National Collegiate Honors Council

 

Date of this Version

2021

Document Type

Article

Citation

In: Place, Self, Community: City as Text™ in the Twenty-First Century, Edited by Bernice Braid and Sara E. Quay. National Collegiate Honors Council, 2021.

Comments

© 2021 NCHC.

Abstract

[T]he world is not given, it is not simply ‘there.’ We constitute it by acts of interpretation. —Jonathan Z. Smith, 1988

In Nadine Gordimer’s 1970 novel A Guest of Honour, the central white figure, diplomat James Bray, is asked by a newly installed Black president to shift from the diplomatic sphere to organize educational structures for a newly minted Black national constituency. Intelligent, sensitive, and empathetic, Bray considers his own sophisticated background in the context of this semi-literate Southern African country and thinks: “What was needed was perhaps someone with a knowledge of the basic techniques of learning. Someone who could cut through the old assumptions that relied so heavily on a particular cultural background, and concentrate on the learning process itself ” (109). Although not himself an educator, he addresses his assignment with a deep respect for the mass of needy people around him—for their keen observational skills, capacity to survive in their unpredictable surround, untapped abilities, and genius at reading innuendo.

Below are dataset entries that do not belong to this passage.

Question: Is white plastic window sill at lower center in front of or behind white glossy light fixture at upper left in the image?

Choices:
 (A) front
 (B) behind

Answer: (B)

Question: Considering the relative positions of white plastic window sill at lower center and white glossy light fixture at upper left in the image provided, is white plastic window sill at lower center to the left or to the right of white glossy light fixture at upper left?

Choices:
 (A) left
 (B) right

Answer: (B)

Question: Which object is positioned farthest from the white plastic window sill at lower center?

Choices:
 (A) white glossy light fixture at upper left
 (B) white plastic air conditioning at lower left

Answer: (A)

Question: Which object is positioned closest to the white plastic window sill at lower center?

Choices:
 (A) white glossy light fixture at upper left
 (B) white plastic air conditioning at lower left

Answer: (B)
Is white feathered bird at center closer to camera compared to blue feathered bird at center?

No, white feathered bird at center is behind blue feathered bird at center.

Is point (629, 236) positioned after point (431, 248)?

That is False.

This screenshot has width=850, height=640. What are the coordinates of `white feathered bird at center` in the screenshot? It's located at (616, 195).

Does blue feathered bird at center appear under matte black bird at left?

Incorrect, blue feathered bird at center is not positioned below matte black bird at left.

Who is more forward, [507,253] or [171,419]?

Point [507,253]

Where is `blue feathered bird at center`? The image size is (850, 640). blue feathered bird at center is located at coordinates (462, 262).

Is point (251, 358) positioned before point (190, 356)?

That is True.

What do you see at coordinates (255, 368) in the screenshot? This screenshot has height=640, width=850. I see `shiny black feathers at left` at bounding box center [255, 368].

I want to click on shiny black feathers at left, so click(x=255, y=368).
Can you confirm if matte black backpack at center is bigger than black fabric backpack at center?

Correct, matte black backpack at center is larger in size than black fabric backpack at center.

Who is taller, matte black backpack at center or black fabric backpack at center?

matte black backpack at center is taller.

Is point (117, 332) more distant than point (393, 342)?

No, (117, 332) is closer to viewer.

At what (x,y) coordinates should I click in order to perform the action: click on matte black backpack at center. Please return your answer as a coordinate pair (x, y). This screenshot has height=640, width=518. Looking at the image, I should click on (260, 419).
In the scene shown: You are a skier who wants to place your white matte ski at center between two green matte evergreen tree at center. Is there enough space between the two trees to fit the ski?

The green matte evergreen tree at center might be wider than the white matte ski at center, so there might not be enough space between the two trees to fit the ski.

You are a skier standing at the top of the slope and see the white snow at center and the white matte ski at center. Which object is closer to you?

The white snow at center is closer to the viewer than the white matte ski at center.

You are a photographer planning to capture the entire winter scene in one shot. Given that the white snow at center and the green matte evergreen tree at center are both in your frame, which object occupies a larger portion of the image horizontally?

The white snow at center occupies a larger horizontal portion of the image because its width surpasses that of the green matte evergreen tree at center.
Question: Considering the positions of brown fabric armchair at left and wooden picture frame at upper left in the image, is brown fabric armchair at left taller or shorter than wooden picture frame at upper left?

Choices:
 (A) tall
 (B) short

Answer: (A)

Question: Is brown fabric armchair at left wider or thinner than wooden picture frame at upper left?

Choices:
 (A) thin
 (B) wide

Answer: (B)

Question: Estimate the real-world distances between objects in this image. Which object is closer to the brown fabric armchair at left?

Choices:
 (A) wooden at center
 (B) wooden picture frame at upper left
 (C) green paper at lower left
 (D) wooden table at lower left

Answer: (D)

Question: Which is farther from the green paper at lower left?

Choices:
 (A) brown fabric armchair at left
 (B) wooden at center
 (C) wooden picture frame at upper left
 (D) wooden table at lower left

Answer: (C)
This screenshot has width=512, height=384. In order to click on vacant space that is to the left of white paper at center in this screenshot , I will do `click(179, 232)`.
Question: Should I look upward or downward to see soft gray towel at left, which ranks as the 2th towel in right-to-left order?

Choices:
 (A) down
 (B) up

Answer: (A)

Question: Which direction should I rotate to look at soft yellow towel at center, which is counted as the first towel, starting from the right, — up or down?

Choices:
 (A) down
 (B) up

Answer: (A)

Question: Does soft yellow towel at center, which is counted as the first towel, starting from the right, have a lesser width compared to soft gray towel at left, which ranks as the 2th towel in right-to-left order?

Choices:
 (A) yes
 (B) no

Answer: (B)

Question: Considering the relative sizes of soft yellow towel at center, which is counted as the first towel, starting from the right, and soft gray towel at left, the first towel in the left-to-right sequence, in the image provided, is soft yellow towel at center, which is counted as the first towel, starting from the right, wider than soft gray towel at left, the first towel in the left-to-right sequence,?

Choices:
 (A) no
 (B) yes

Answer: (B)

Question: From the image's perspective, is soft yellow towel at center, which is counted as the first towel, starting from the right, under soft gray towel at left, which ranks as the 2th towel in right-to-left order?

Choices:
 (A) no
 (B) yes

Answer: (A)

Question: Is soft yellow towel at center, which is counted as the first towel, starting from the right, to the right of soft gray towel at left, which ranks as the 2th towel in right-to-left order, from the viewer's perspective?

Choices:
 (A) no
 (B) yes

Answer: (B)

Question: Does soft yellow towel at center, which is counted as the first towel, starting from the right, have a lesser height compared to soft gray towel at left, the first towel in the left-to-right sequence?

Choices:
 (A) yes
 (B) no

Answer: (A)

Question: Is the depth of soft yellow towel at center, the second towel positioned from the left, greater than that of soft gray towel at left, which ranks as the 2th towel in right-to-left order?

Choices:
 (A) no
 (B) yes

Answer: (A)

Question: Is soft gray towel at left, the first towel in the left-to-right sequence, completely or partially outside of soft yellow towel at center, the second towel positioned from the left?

Bray’s attitudes and expectations are not so different from those of Paulo Freire. In his Pedagogy of the Oppressed, Freire argues forcefully against the European educational model that has shaped education in the new world for more than a century, a system that results in what he calls “the banking concept.” This concept rests on a social structure that presumes student ignorance versus faculty knowledge; it presupposes a shared and self-validating or self-undermining cultural grounding in class, and it rests on “the assumption of a dichotomy between man and the world” (62). Freire argues that a pedagogy embodying so deep a hierarchical divide both expresses and enforces a power structure that militates against critical thinking. He advocates as a counteraction “the posing of the problems of [men] in their relations with the world.” “Problem-posing education, responding to the essence of consciousness—INTENTIONALITY—rejects communiqués and embodies communication. . . . Liberating education consists in acts of cognition, not transferals of information” (66–67). Problem- posing methodology, Freire says, shifts the student-teacher relationship, which in turn shifts the entire learning/teaching enterprise: “The students—no longer docile listeners—are more critical co-investigators in dialogue with the teacher” (68). For him “the form of action [men] adopt is to a large extent a function of how they see themselves in the world” (71). When I began working on City as Text™ (CAT) as an integrative strategy that would realign the classroom in order to build a problem-setting ambience for the kind of change Freire envisioned, the thinking of Parker J. Palmer was reaffirming.